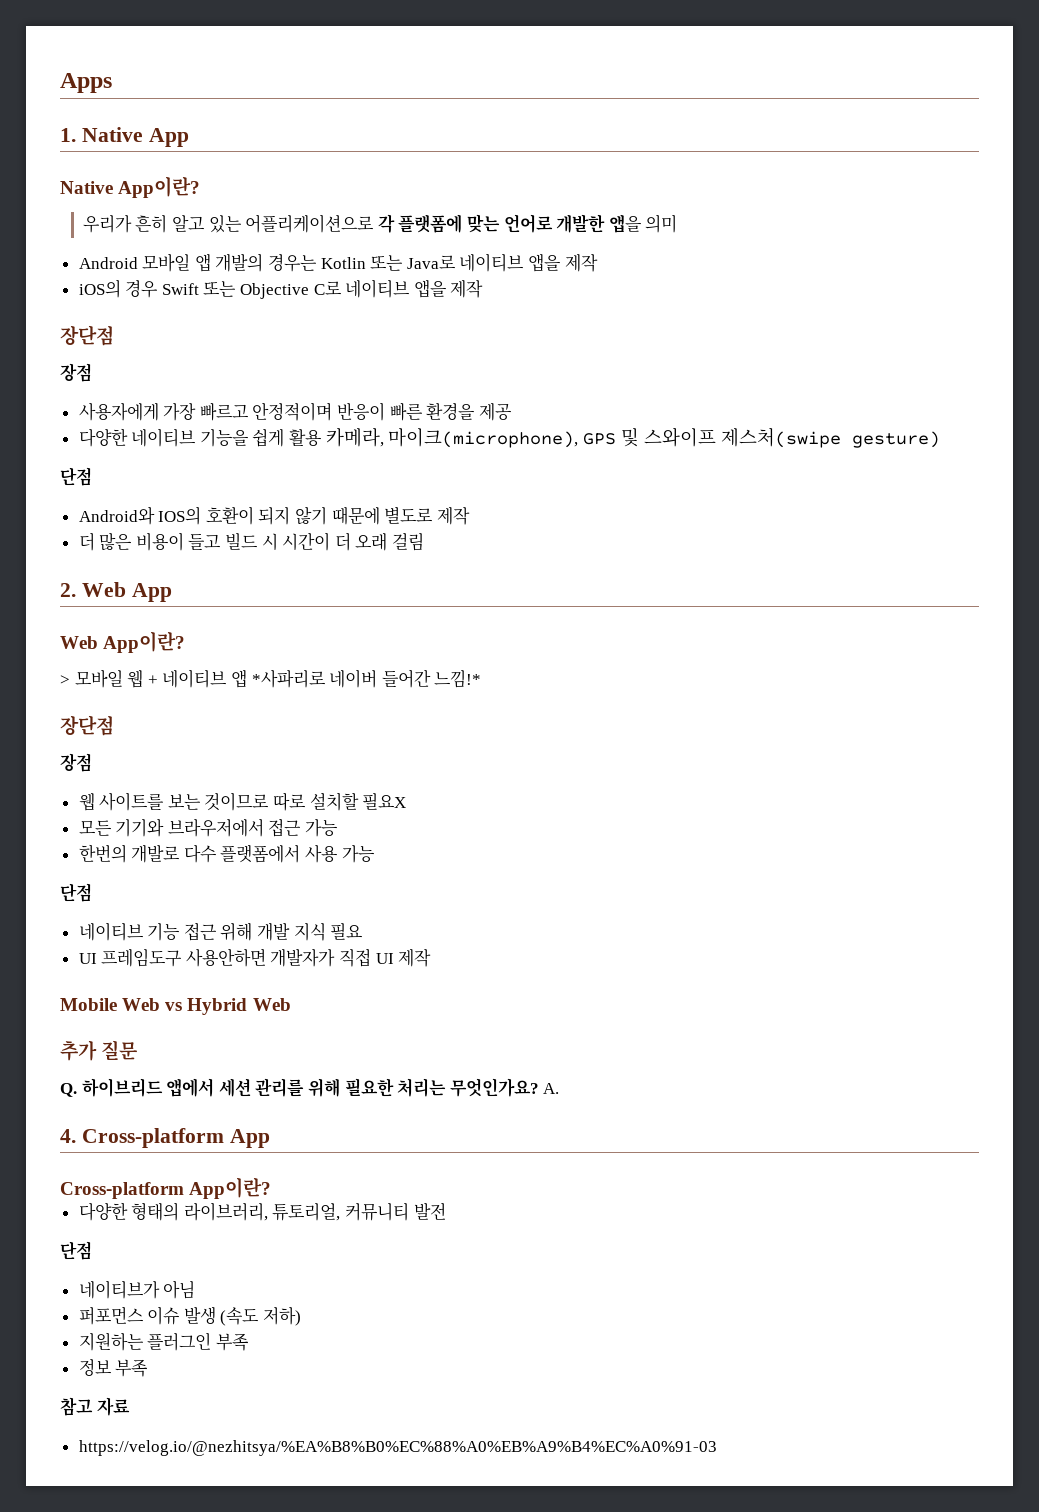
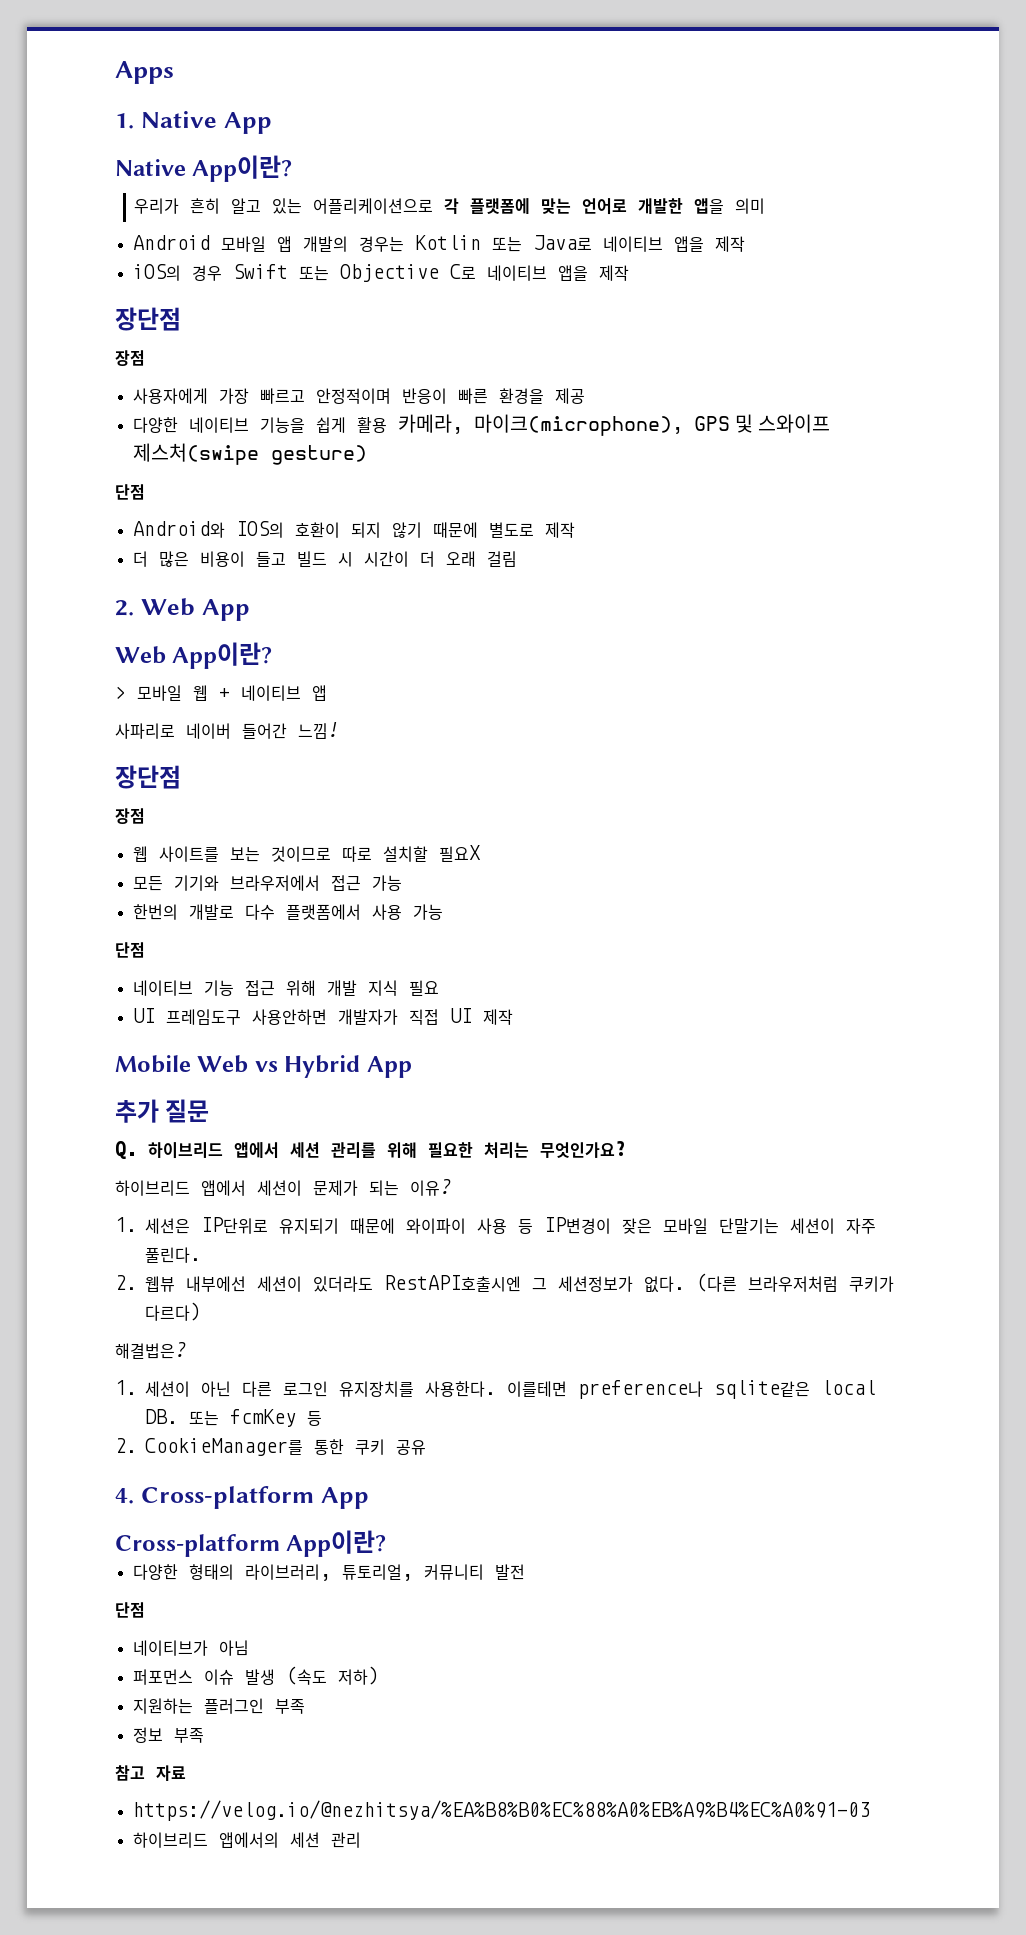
[251,669,326,688] *사파리로 -> [115,723,175,739] // 사파리로
[434,670,482,688] 느낌!* -> [298,722,339,739] 느낌!
[252,998,291,1011] Web -> [366,1056,412,1078] App
[543,1083,560,1094] A. -> [115,1179,451,1196] [115,1217,876,1234] [145,1247,201,1263] [115,1273,894,1293] [145,1302,201,1321] [115,1342,186,1359] [115,1380,876,1399] [145,1409,322,1427] [115,1438,426,1456] // 하이브리드 앱에서 세션이 문제가 되는 이유? // 1. 세션은 IP단위로 유지되기 때문에 와이파이 사용 등 IP변경이 잦은 모바일 단말기는 세션이 자주 풀린다. // 2. 웹뷰 내부에선 세션이 있더라도 RestAPI호출시엔 그 세션정보가 없다. (다른 브라우저처럼 쿠키가 다르다) // 해결법은? // 1. 세션이 아닌 다른 로그인 유지장치를 사용한다. 이를테면 preference나 sqlite같은 local DB. 또는 fcmKey 등 // 2. CookieManager를 통한 쿠키 공유
(717, 1448) none -> [132,1832,361,1848] // 하이브리드 앱에서의 세션 관리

##########

* **EXERCISE OBJECTIVE**
Please transcribe the listing above verbatim and exclude every picture.

* **RESPONSE TO THE EXERCISE**
[251,669,326,688] *사파리로 -> [115,723,175,739] // 사파리로
[434,670,482,688] 느낌!* -> [298,722,339,739] 느낌!
[252,998,291,1011] Web -> [366,1056,412,1078] App
[543,1083,560,1094] A. -> [115,1179,451,1196] [115,1217,876,1234] [145,1247,201,1263] [115,1273,894,1293] [145,1302,201,1321] [115,1342,186,1359] [115,1380,876,1399] [145,1409,322,1427] [115,1438,426,1456] // 하이브리드 앱에서 세션이 문제가 되는 이유? // 1. 세션은 IP단위로 유지되기 때문에 와이파이 사용 등 IP변경이 잦은 모바일 단말기는 세션이 자주 풀린다. // 2. 웹뷰 내부에선 세션이 있더라도 RestAPI호출시엔 그 세션정보가 없다. (다른 브라우저처럼 쿠키가 다르다) // 해결법은? // 1. 세션이 아닌 다른 로그인 유지장치를 사용한다. 이를테면 preference나 sqlite같은 local DB. 또는 fcmKey 등 // 2. CookieManager를 통한 쿠키 공유
(717, 1448) none -> [132,1832,361,1848] // 하이브리드 앱에서의 세션 관리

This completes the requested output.